Liz nodded. “Only more so, because they're more complicated.”

“Okay. I guess you make sense. I hadn't thought about it like that before,” Dan said. But before Liz could get too happy about enlightening him, he went on, “You sure know a lot about guns for somebody who says she doesn't know anything about guns.”

Oops, she thought. She threw her hands in the air, playacting only a little. “I don't know squat about guns. I don't care about guns-”

“But-” Dan interrupted.

“I don't!” Liz interrupted right back. “I know something about history. It's not the same thing. Can't you see that?” It wasn't quite the same thing, anyway. She hoped he wouldn't think it was.

She watched him wrestling with it. “Well, maybe,” he said. “But you know about Russians, too.”

He'd never let her live that down, would he? “I don't know a whole lot about them-I really don't,” she said.

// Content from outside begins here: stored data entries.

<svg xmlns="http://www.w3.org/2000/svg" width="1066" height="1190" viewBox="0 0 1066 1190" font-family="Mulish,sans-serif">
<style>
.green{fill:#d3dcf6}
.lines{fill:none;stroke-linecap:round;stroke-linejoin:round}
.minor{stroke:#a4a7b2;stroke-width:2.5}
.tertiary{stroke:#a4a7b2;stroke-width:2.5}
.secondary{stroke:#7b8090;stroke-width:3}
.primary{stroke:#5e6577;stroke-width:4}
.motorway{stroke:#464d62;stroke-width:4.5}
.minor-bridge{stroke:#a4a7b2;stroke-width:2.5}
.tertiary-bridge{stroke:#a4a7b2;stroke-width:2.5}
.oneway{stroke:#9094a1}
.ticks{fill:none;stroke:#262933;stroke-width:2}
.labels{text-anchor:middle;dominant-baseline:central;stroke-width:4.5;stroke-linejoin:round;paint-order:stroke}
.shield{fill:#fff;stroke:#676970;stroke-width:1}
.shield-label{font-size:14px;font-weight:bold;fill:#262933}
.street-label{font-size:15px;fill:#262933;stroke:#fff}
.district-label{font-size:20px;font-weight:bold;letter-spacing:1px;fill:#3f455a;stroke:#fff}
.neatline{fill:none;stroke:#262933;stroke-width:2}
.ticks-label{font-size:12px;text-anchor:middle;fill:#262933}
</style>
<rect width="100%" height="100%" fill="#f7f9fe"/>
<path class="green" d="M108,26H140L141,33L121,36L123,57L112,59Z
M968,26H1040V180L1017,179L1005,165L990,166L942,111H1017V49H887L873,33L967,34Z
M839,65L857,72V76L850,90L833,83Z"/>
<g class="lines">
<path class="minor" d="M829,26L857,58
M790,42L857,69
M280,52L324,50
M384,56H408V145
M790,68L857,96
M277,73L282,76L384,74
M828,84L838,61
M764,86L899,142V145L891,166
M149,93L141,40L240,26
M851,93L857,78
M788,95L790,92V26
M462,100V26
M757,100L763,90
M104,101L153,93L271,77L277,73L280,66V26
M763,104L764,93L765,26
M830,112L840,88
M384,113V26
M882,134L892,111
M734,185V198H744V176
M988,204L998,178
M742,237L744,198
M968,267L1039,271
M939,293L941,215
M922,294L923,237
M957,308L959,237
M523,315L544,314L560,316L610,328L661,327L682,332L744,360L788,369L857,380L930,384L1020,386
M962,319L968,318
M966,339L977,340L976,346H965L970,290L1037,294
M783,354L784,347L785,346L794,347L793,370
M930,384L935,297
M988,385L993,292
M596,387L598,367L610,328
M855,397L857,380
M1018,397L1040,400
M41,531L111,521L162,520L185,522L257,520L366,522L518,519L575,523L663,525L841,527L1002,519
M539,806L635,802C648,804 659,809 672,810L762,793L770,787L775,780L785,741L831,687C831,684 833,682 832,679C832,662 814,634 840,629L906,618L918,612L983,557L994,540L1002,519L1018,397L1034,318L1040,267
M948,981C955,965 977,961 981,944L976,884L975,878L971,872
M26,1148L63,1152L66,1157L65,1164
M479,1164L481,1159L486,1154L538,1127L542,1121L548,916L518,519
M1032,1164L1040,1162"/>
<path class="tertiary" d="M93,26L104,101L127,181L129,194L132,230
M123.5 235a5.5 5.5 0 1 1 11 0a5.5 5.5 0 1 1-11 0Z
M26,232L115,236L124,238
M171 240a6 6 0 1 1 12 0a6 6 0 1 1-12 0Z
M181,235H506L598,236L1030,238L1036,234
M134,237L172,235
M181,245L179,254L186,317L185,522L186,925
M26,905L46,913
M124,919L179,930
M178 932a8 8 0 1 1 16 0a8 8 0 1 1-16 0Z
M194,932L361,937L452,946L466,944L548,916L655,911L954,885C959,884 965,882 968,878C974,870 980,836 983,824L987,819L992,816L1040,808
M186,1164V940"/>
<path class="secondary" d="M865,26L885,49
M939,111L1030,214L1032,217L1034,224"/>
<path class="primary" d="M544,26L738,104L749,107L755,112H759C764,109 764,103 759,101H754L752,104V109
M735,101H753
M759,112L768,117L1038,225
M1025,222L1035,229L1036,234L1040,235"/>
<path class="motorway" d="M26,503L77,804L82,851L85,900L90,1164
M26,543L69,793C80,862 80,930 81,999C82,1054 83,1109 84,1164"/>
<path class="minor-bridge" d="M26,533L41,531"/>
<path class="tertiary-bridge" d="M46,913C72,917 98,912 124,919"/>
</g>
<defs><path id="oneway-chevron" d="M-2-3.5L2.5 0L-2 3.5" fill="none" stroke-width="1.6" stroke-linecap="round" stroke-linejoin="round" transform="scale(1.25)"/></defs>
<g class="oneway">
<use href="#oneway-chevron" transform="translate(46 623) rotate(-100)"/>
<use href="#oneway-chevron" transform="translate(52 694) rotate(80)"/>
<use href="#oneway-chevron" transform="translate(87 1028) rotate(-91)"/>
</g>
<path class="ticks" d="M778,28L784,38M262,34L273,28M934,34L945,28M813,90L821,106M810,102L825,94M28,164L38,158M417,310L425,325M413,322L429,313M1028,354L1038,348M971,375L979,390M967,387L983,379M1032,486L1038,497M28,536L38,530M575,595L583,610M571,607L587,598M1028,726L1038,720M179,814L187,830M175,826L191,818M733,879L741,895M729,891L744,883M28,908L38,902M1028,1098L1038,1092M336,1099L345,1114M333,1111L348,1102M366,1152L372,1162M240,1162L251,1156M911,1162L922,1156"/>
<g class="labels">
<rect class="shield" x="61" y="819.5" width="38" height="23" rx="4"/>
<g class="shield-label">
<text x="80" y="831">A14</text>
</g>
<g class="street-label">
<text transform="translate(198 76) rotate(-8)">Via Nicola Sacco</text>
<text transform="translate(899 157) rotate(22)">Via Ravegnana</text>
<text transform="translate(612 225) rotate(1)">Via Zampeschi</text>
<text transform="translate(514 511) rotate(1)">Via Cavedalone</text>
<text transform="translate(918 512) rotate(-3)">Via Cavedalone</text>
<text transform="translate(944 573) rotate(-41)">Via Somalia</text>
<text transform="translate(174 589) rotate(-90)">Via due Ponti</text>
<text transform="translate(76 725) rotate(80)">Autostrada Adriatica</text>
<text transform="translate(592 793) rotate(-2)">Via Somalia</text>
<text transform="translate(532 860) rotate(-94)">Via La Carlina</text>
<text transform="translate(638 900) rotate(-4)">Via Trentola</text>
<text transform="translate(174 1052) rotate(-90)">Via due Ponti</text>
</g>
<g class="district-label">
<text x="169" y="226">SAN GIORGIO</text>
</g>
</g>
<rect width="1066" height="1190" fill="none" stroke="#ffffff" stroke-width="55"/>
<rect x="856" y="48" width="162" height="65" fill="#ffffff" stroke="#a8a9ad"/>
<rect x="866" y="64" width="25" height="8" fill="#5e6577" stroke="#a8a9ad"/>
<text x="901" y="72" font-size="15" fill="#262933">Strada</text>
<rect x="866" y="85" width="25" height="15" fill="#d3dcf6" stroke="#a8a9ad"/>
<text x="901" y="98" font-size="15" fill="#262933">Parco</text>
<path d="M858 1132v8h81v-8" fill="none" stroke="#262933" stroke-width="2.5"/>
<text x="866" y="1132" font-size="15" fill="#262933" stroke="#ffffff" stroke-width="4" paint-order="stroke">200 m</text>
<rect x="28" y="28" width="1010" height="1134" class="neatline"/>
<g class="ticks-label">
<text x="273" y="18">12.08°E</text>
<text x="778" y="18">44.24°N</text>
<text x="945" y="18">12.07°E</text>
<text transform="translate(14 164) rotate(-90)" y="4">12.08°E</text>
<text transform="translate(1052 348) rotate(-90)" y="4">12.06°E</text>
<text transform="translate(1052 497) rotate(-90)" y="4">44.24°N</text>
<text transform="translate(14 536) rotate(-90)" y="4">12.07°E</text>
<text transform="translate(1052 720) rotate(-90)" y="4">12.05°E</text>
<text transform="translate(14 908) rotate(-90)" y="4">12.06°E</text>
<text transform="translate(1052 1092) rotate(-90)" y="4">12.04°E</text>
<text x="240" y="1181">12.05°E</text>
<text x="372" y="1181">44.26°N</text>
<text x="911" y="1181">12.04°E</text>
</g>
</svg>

“You know more than any right-thinking American's got any business knowing,” Dan said.

Most of the time, he thought of himself as belonging to the Valley. It was his kingdom, and Zev was his king. The Westside was a different country to him and to his fellow soldiers-and to the Westsiders, too. But he remembered the murdered United States on the Fourth of July… and whenever he talked about the Russians.

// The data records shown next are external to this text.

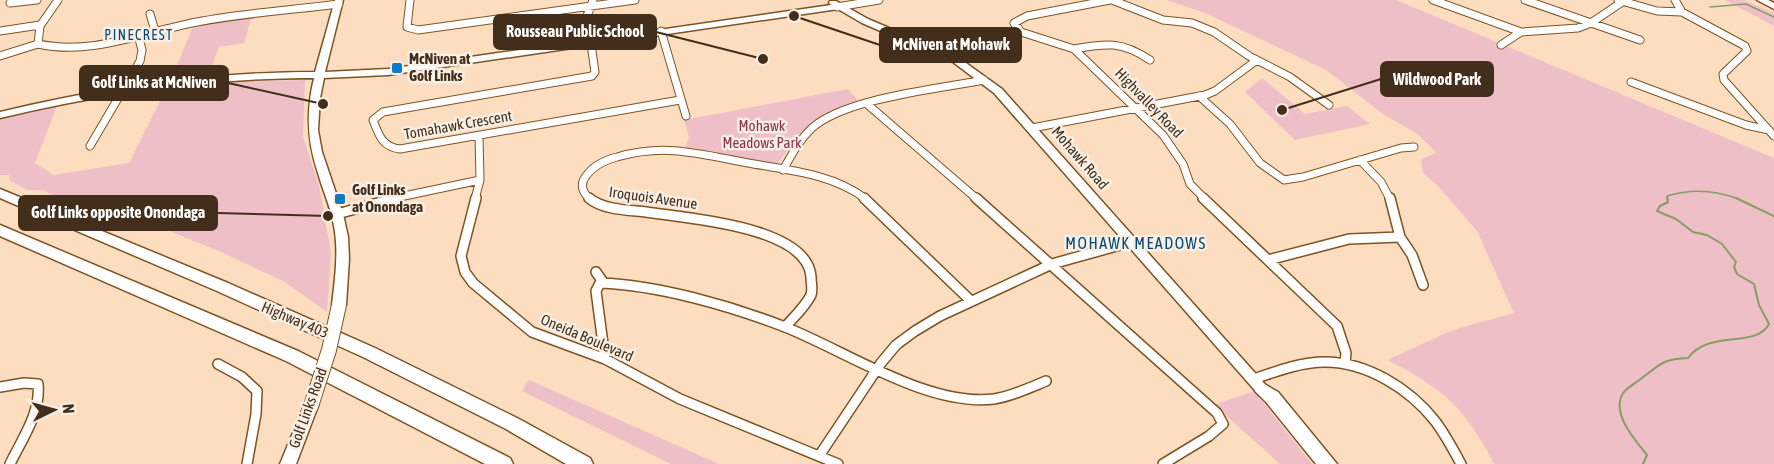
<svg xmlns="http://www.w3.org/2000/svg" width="1774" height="464" font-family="'Asap Condensed',sans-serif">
	<rect width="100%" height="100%" fill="#fcddc0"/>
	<path fill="#eebfc7" d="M1167,0H1396L1774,158V464H1494C1466,409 1442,387 1387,360L1453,330L1514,313L1477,231L1437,185L1423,173L1421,159L1436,153L1419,135L1383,114L1326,70L1205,13Z
		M1725,0H1744L1774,13V26Z
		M252,16L244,43L219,47L208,76L171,80L194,24Z
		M1262,78L1305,114L1347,106L1370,124L1295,140L1245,92Z
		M305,80L303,137L319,185L331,253L327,312L285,282L221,252L120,211L112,220L42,190H27L9,180L10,175H0V119L57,106L35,163L54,175L129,163L166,89L242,82Z
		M848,89L859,102L831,113L798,135L776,166L685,147L689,137L684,120Z
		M529,380L719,464H671L522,391Z
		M1254,391L1312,464H1280L1214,405Z"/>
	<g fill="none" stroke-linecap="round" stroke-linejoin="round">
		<path stroke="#869e62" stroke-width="1.5" d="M1710,7L1746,4L1774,17
			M1668,199L1667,196C1692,188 1715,190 1739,199"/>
		<path stroke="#869e62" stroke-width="2" d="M1736,198L1774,216
			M1643,464L1647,455C1636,441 1609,412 1624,392C1628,387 1637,382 1642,378C1662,363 1663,359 1688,358C1709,329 1756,349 1769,324L1759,305L1754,284L1737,274L1734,267L1736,262L1722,244L1707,235L1693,232L1676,219L1657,211L1660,206L1668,202L1667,198"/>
		<defs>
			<path id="minor-far1" d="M58,0L40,26L38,44C93,56 143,32 197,22C244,13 292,10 339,4
				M410,0L407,27L418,30L635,0
				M593,0L587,16L595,72L592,76L383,112L373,120C379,135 382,147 400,149L680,100
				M1110,0L1027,16L1014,23L1021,32L1074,49L1163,135L1183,164L1190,184L1205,199
				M1112,0L1163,20L1192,23L1214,32L1249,56L1290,77L1329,105
				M1433,0L1521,32
				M1525,0L1640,40
				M1618,0L1657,11L1682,12
				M1675,0L1682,12L1745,46L1747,51L1723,74L1724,80L1774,136
				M10,3L37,0
				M837,7L879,0
				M150,14L155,31
				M0,31L40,25
				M661,31L686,116
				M1501,45L1521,32L1578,28L1591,23L1622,2
				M1074,49C1106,43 1122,41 1150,60
				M0,56L38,44
				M1631,82L1746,125L1769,130
				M1199,96L1230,124L1260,163L1284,180L1303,177L1401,148L1414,147
				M867,104L977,199
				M1032,128L1205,95L1215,91L1257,60
				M90,146L140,61L142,50L138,35
				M1360,160L1381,182L1390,199
				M783,170C791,156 799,140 812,128C846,98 938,89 984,80
				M390,199L480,180
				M475,199L480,180L479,136
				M590,199C583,193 579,185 586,176C593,166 605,160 617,157C666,143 700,154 748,163C789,170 833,174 866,199"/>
			<path id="minor" d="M476,198L461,256L465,272L473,283L532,332L605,359L680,399L838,464
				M589,198C603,210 628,210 646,212C685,218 808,226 811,277C811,283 813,289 811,295C805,307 794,317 785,327
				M864,198L971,301
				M976,198L1217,413L1223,424L1209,436L1163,464
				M1203,198L1337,326L1346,353L1345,363
				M1390,198L1400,237L1412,255L1423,285
				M337,214L396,198
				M1268,260L1349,239L1400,237
				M596,272L603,282
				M605,359L596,291L600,283C658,285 731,306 785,327C846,351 928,407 994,399C1013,396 1029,388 1046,381
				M218,364L242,377L257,391L256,414L247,464
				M1254,379C1277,371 1301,362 1325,362C1367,362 1410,389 1435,421C1445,434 1453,449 1461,464
				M0,387L24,383L38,384C41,413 22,439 10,464
				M819,456L881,363L896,345L915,331L940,316L1052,264L1131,242"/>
			<path id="secondary" d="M335,0H343L325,72L388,69L831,5L829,3L830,1H836L868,19L959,58L1002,89L1271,391L1269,395L1264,396L1259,395L994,93L953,62L862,23L838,9L388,75L324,78L320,98L318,130L322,152L343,214L348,237L349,259L346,305L344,308H334L332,305C335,279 339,252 334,226C331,208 323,191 318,173C307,141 306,111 314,78C207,78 104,93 0,118V112C104,87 208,72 315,72Z
				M1757,0H1768L1774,3V9Z
				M311,400L316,402L318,406L296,464H280L304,406L306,402Z"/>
			<path id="motorway" d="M0,189L228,283L375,348L519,419L590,458L593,464H566L506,429L363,357L217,291L0,198Z
				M0,225L298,351L510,458L513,464H485L286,361L0,236Z
				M1264,384L1278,392L1337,464H1316L1266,402L1255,391L1258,386Z"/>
		</defs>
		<use href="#minor-far1" stroke="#7e5322" stroke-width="9"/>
		<use href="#minor" stroke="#7e5322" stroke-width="12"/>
		<use href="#secondary" stroke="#7e5322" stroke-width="3"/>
		<use href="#motorway" stroke="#7e5322" stroke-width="3"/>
		<use href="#minor-far1" stroke="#fff" stroke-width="7"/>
		<use href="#minor" stroke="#fff" stroke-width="9"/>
		<use href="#secondary" fill="#fff" fill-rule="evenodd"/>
		<use href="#motorway" fill="#fff" fill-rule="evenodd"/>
		<defs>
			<path id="secondary-bridge" d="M311,406L329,350L339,305"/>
		</defs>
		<use href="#secondary-bridge" stroke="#7e5322" stroke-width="16" stroke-linecap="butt"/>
		<use href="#secondary-bridge" stroke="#fff" stroke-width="14"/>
	</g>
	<g fill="#0d7cc6" stroke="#f9efe5" stroke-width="2">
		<rect x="391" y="62" width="12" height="12" rx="3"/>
		<rect x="334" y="193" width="12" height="12" rx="3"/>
	</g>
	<g text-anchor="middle" stroke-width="5" stroke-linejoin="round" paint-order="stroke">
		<g font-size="14" letter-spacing="1.5" fill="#024877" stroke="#f9efe5">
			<text x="139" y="40">PINECREST</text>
		</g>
		<g font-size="15" font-weight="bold" fill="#422e1a" stroke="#f9efe5" text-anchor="start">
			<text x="409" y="64">McNiven at<tspan x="409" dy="17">Golf Links</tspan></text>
			<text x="352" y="195">Golf Links<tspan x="352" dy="17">at Onondaga</tspan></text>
		</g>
		<g font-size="15" fill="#422e1a" stroke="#f9efe5">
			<text transform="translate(1149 103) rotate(46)" y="5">Highvalley Road</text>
			<text transform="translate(458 125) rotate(-10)" y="5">Tomahawk Crescent</text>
			<text transform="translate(1080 158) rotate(49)" y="5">Mohawk Road</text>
			<text transform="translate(653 198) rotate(8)" y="5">Iroquois Avenue</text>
			<text transform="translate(295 320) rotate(23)" y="5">Highway 403</text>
			<text transform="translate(587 338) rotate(23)" y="5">Oneida Boulevard</text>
			<text transform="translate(308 408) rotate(-70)" y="5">Golf Links Road</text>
		</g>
		<g font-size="15" fill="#89344b" stroke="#f9efe5">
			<text x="762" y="131">Mohawk<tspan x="762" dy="17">Meadows Park</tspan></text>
		</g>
		<g font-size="16" letter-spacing="1.5" fill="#024877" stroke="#f9efe5">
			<text x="1136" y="249">MOHAWK MEADOWS</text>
		</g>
	</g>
	<path fill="none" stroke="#422e1a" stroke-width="2" d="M763 59L656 32M794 16L880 45M1282 110L1381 79M323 104L228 83M328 216L217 213"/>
	<g fill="#422e1a" stroke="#f9efe5" stroke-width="2">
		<circle cx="763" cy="59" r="6"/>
		<circle cx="794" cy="16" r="6"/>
		<circle cx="1282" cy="110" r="6"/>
		<circle cx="323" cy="104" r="6"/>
		<circle cx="328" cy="216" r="6"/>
	</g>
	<g fill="#422e1a" stroke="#422e1a" stroke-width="2">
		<rect x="494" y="15" width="162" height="34" rx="6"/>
		<rect x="880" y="28" width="141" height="34" rx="6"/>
		<rect x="1381" y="62" width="112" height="34" rx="6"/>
		<rect x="80" y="66" width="148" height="34" rx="6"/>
		<rect x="19" y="196" width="198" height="34" rx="6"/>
	</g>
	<g font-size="16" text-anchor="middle" font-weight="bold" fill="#fff">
		<text x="575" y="37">Rousseau Public School</text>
		<text x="951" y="50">McNiven at Mohawk</text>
		<text x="1437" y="85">Wildwood Park</text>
		<text x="154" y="88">Golf Links at McNiven</text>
		<text x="118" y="218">Golf Links opposite Onondaga</text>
	</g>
	<g transform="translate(54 410) rotate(85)" stroke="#f9efe5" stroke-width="4.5" paint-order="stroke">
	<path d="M0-4.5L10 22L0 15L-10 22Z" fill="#422e1a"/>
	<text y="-9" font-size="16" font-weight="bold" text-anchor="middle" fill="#422e1a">N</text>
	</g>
</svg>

“It's a democracy, isn't it?” Liz said. Democracy was still a potent word here, even if it didn't mean what it had before the Fire fell. Duties got split up so lots of people did them-that was democracy. The rulers on the Westside called themselves city councilmen and not dukes-that was democracy, too. Liz went on, “So I have the right to find out about whatever I want to, don't I?”